A Syrian man in Al Zaatari refugee camp, Jordan. Photograph: Muhammad Hamed/Reuters

“I appeal to both sides to make the most of this moment, to seize the opportunity for serious negotiations, to negotiate in good faith with the goal of making concrete, measurable progress,” Kerry he said in a statement on Sunday. Adel al-Jubeir, the Saudi foreign minister, said pointedly his country would continue to back the anti-Assad rebels whatever happened in Geneva. Many anti-Assad Syrians mistrust the US and believe it has moved too close to Russia’s position.

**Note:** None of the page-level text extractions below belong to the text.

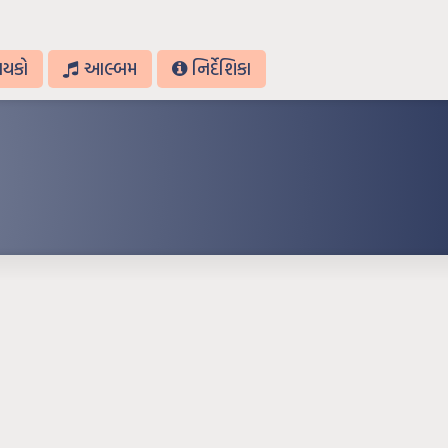
ાયકો
આલ્બમ
નિર્દેશિકા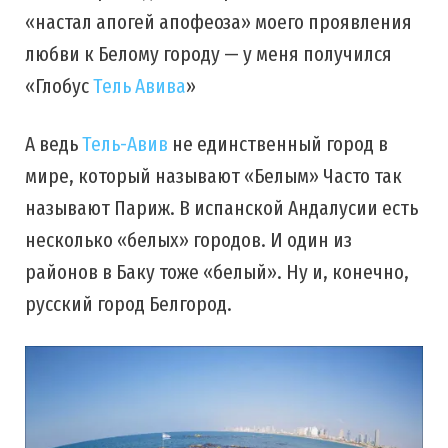
«настал апогей апофеоза» моего проявления
любви к Белому городу — у меня получился
«Глобус
Тель Авива
»
А ведь
Тель-Авив
не единственный город в
мире, который называют «Белым» Часто так
называют Париж. В испанской Андалусии есть
несколько «белых» городов. И один из
районов в Баку тоже «белый». Ну и, конечно,
русский город Белгород.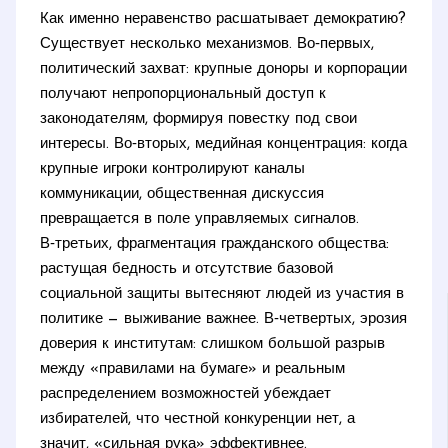
Как именно неравенство расшатывает демократию?
Существует несколько механизмов. Во‑первых,
политический захват: крупные доноры и корпорации
получают непропорциональный доступ к
законодателям, формируя повестку под свои
интересы. Во‑вторых, медийная концентрация: когда
крупные игроки контролируют каналы
коммуникации, общественная дискуссия
превращается в поле управляемых сигналов.
В‑третьих, фрагментация гражданского общества:
растущая бедность и отсутствие базовой
социальной защиты вытесняют людей из участия в
политике — выживание важнее. В‑четвертых, эрозия
доверия к институтам: слишком большой разрыв
между «правилами на бумаге» и реальным
распределением возможностей убеждает
избирателей, что честной конкуренции нет, а
значит, «сильная рука» эффективнее.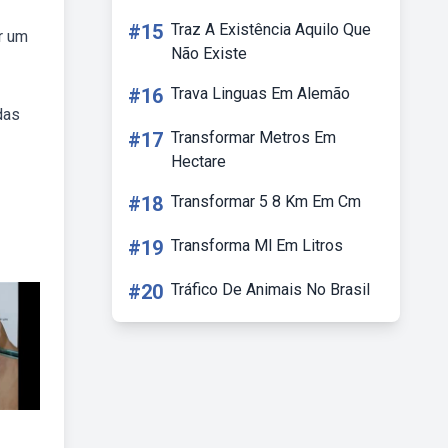
#15
Traz A Existência Aquilo Que
r um
Não Existe
#16
Trava Linguas Em Alemão
das
#17
Transformar Metros Em
Hectare
#18
Transformar 5 8 Km Em Cm
#19
Transforma Ml Em Litros
#20
Tráfico De Animais No Brasil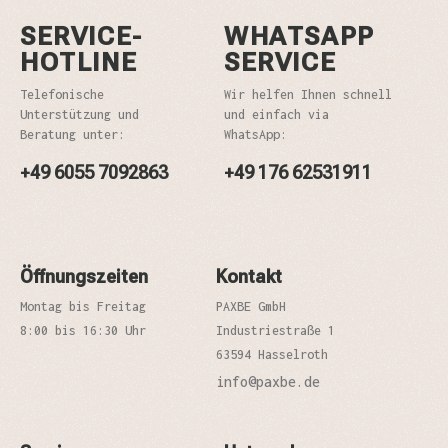
SERVICE-
WHATSAPP
HOTLINE
SERVICE
Telefonische
Wir helfen Ihnen schnell
Unterstützung und
und einfach via
Beratung unter:
WhatsApp:
+49 6055 7092863
+49 176 62531911
Öffnungszeiten
Kontakt
Montag bis Freitag
PAXBE GmbH
8:00 bis 16:30 Uhr
Industriestraße 1
63594 Hasselroth
info@paxbe.de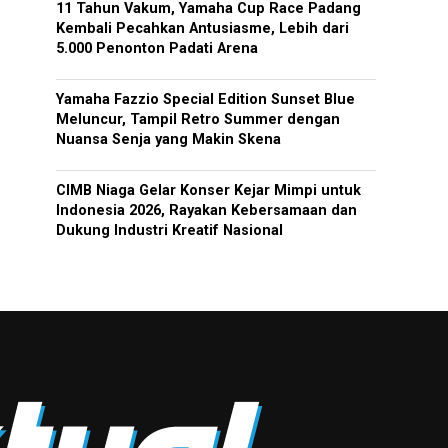
11 Tahun Vakum, Yamaha Cup Race Padang
Kembali Pecahkan Antusiasme, Lebih dari
5.000 Penonton Padati Arena
Yamaha Fazzio Special Edition Sunset Blue
Meluncur, Tampil Retro Summer dengan
Nuansa Senja yang Makin Skena
CIMB Niaga Gelar Konser Kejar Mimpi untuk
Indonesia 2026, Rayakan Kebersamaan dan
Dukung Industri Kreatif Nasional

De Mistura is planning six months of talks, first seeking a ceasefire and later working toward a political settlement to a war that has killed more than 250,000 people, driven more than 10 million from their homes and drawn in regional and global powers since it began nearly five years ago. They key issue remains a political transition and Assad’s own future – though how that will be addressed remains unclear.

International attention will be focused on Syria again later this week when world leaders meet in London for the Supporting Syria and the Region conference 2016. Efforts to mitigate the effects of the world’s worst humanitarian crisis look likely to proceed more rapidly than the Geneva talks.